Timeline Watch
1946

Tavannes  Chronomat

First meeting of U.N. General Assembly

1946 Tavannes Chronomat Stainless steel 35.3mm. case and 36.6mm. bezel, it looks exact as the Breitling Chronomat ref. 769

Tavannes used to be one of world’s largest watch manufacturers. During its heyday in the 1920s and 30s, five manufacturing plants turned out as many as 4,000 watch movements a day. It employed around 2,000 workers, and had turned the little town of Tavannes, Switzerland, into a booming manufacturing center. The company not only made movements for its own branded watches, but supplied movements to other prestigious watch manufacturers and retailers, including Jaeger LeCoultre, Dunhill, Hermes, and Cartier. The company even made a custom watch for the king of England that eventually became one of the company’s iconic models.
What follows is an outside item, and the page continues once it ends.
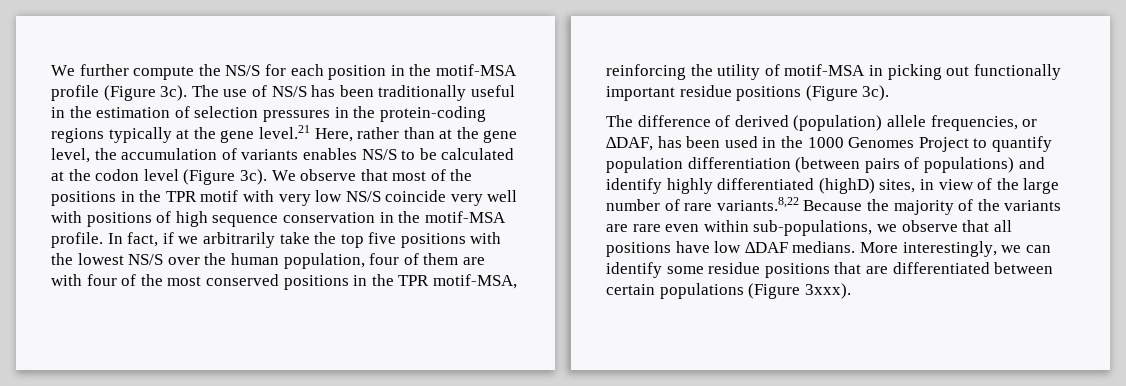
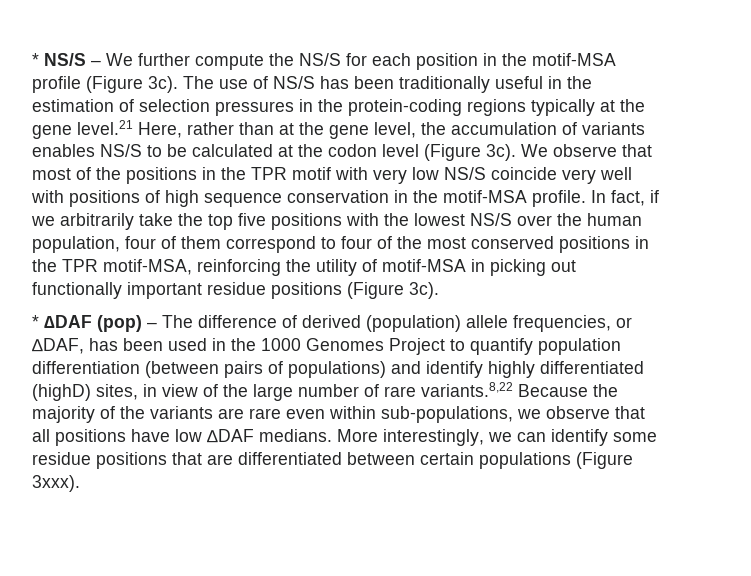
(51, 70) none -> [32,53,101,66] * NS/S –
[462,257,485,265] [51,274,82,286] are with -> [226,236,336,253] correspond to
(890, 93) none -> [32,315,157,332] * ∆DAF (pop) –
The story of Tavannes begins in 1891 with the founding of the company by a 40-year-old master watchmaker, Henri-Frederic Sandoz, in the town of Tavannes, today a small city of approximately 3,500. Sandoz was a mechanical genius; his company not only made its own movements called Calilbers in-house (one of the few Swiss companies to do so), but also developed proprietary watch-making machinery (lathes, milling machines, etc.) which was sold to other manufacturers.
The company early on saw the market potential for wristwatches, producing finished models as early as 1905. By the 1910s, it was producing Calibers specifically manufactured for wristwatches, while most other companies were still using pocket watch movements adapted (some rather crudely) for conversion into wristwatches. One of the first wristwatches we see is a Tavannes wristwatch made for the U.S. Signal Corps.